-- Begin Passage given --
Depreciation is the accounting estimate and usually approximates true maintenance capex for a steady-state business. If capex runs well above depreciation persistently, the excess is usually growth. Well below depreciation persistently suggests under-investing (the business is being harvested).
Should I subtract SBC to get "real" FCF?
For valuation purposes, I do. Most sell-side analysts don't consistently, which creates opportunities and traps depending on direction. For software businesses especially, SBC-adjusted FCF is closer to distributable cash.
What's a red flag for working capital manipulation?
Sustained large positive working capital contributions (especially receivables dropping faster than revenue growth would suggest, or payables stretching) over multiple quarters. Usually shows up in the Accruals Quality card before anywhere else.
How do I handle negative FCF for growth companies?
-- End Passage given --
-- Begin Collected material --
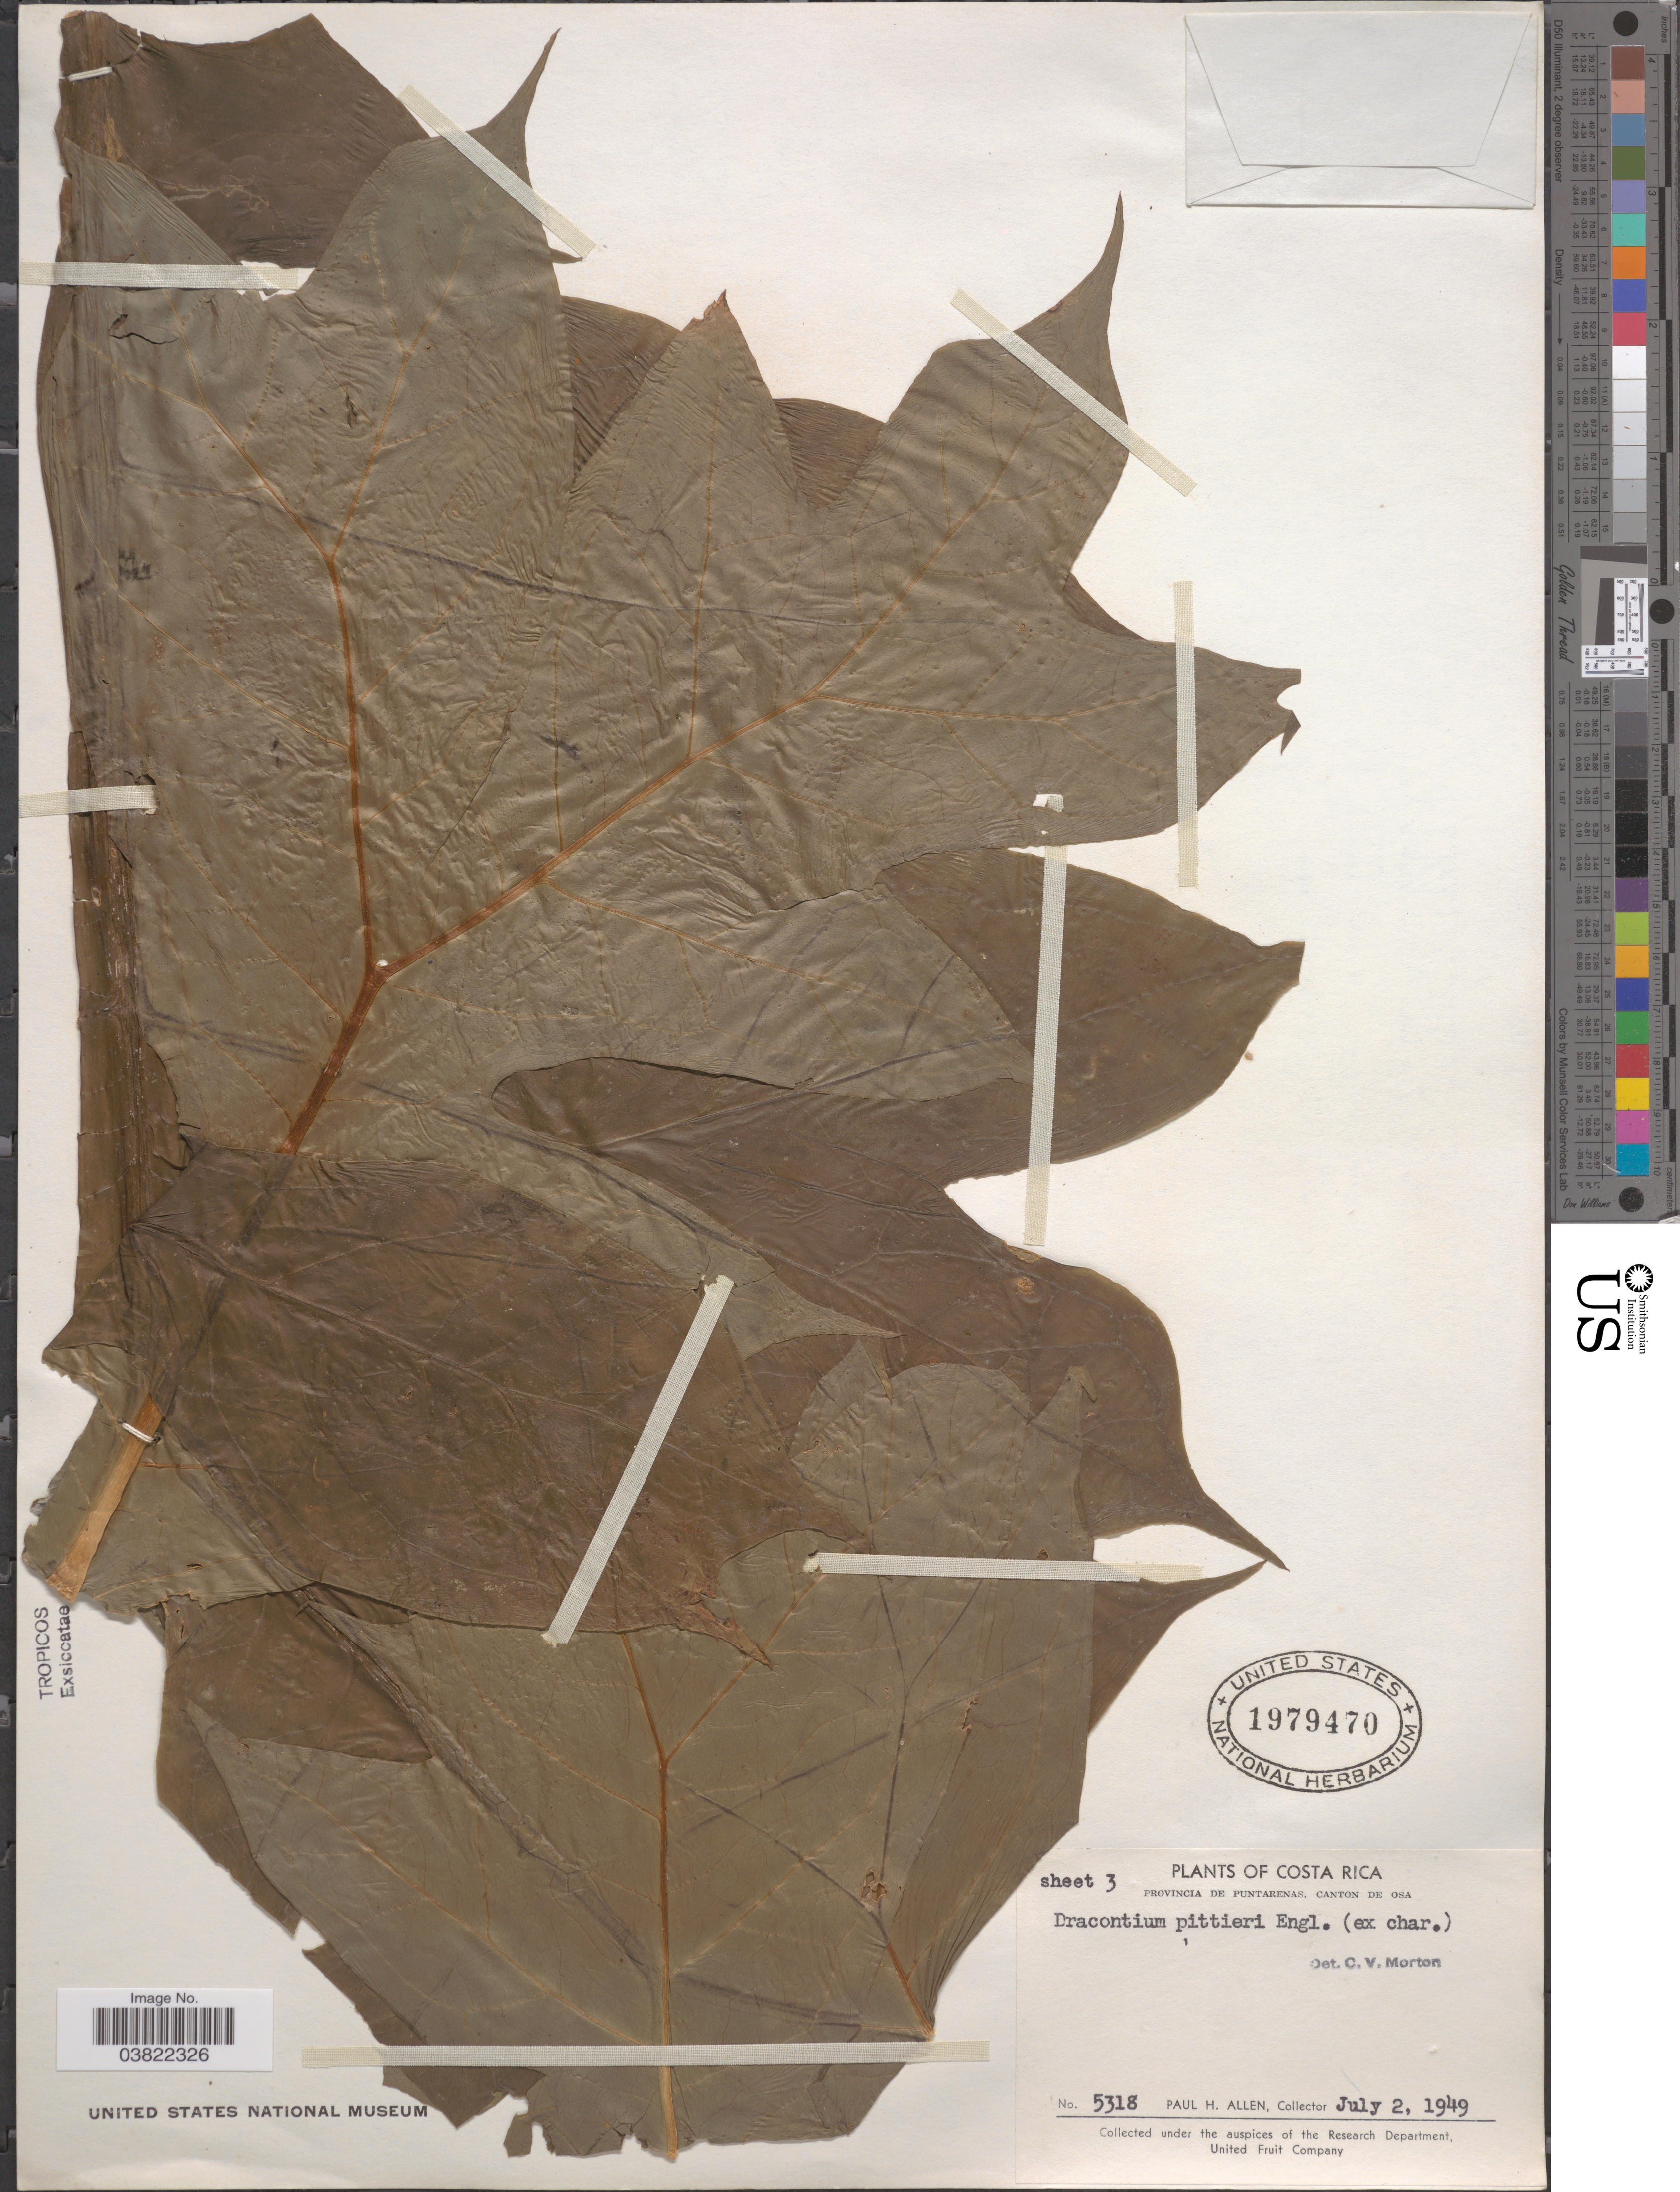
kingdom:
-- End Collected material --
• What is needed: Turn the paragraph of the free cash flow FAQ that begins "Depreciation is the accounting estimate" into a short bulleted list that keeps its main facts. The data has nothing to do with the free cash flow FAQ.

• Result:
- Depreciation is an accounting estimate that usually approximates true maintenance capex for a steady-state business.
- Capex persistently well above depreciation: the excess is usually growth.
- Capex persistently well below depreciation: suggests under-investing, meaning the business is being harvested.